This is a collection of the world’s first things. From the world’s first X-ray to the first ever photo uploaded to the Internet, join us as we take a look at 10 things that did it first.
10. First Novel
Don Quixote is often considered to be the first novel, published in 1605. But The Tale of Genji, written by Japanese noblewoman Murasaki Shikibu in 1025 came some six hundred years before. It was first written on paper in the Orihon style, which is an accordian-like book which is made of one long strip of paper.
9. First website
The very first website available to the public was built by CERN in 1990 in a very early version of the internet. It introduced the world to the World Wide Web and was mostly an introduction on what the internet was. CERN took it down in 1993, but it was restored ten years later when people realised it was such an important cultural artefact. You can view the restored website here.
8. First Computer
The world’s first computer was developed by John Mauchly and J. Presper Eckert between 1943 and 1946. It was named the ENIAC, or Electronic Numerical Integrator and Computer and was contracted and funded by the US Army.

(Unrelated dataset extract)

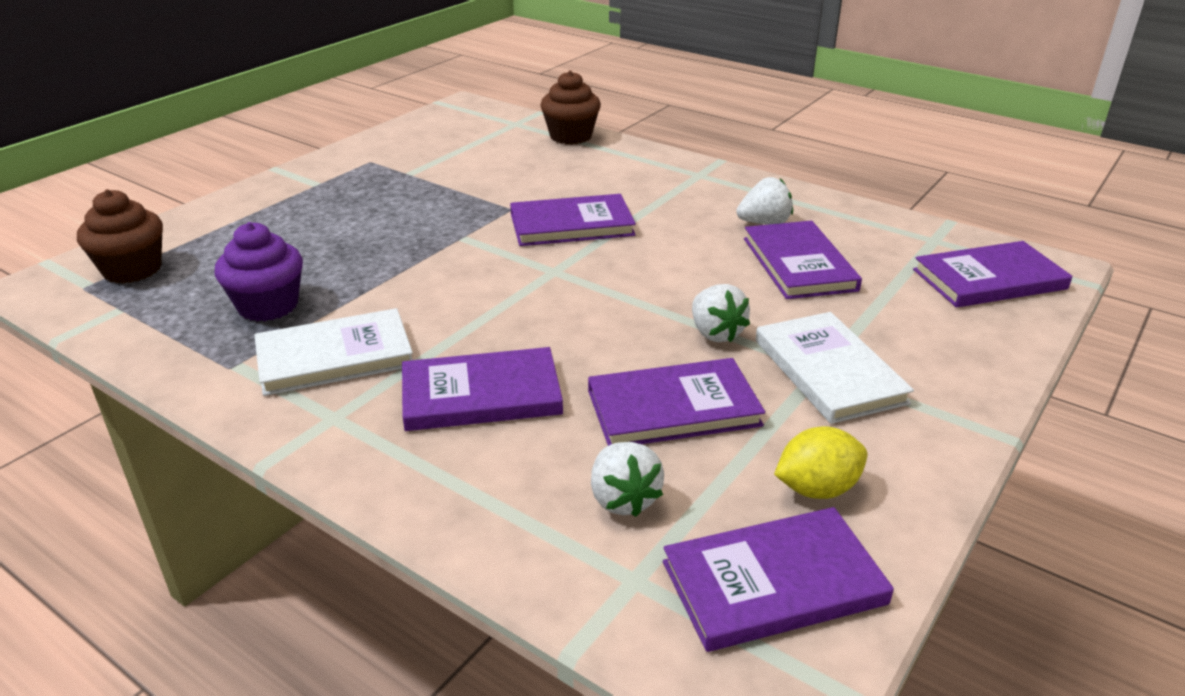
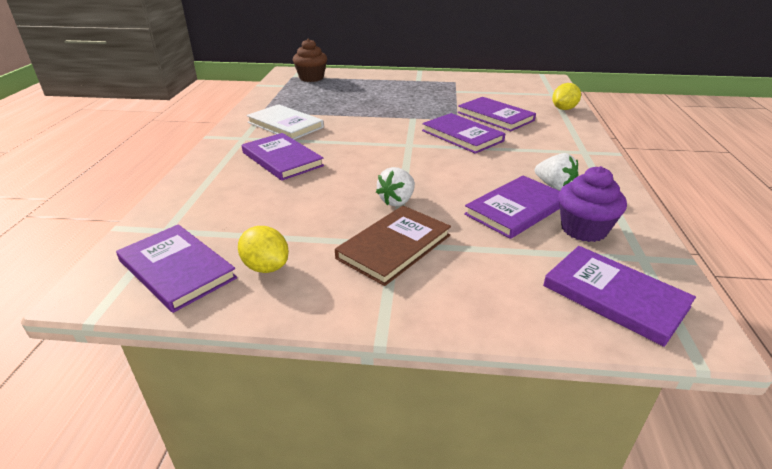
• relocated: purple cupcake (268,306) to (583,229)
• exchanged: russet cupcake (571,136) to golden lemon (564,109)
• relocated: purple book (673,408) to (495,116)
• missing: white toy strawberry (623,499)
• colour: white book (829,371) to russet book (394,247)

The ENIAC weighed over 27 tonnes, was thirty metres long and had no internal memory. Memory could be stored externally by using an IBM punch card system.
7. First X-ray
The first x-ray was taken by German scientist Wilhelm Röntgen in 1895. He was experimenting with an electron-discharge tube when he noticed that things in the lab were glowing when exposed to it. He held a piece of lead in front of the tube and found that he could see through his hand. After figuring out how to best capture an image, he got his wife Anna to pose for the x-ray. The first x-rays took 90 minutes to capture correctly, a stark contrast to the split second modern x-rays take.
6. First photo
The oldest surviving photograph View from the Window at Le Gras is also thought to be the first. It was taken in either 1826 or 27 by Nicéphore Niépce from a window of his house and looks out onto his estate. Because of the angles of the light, it’s thought that the image was exposed for eight hours, but some researchers say it could have been several days. The image was taken on a camera obscura onto a pewter plate coated in bitumen.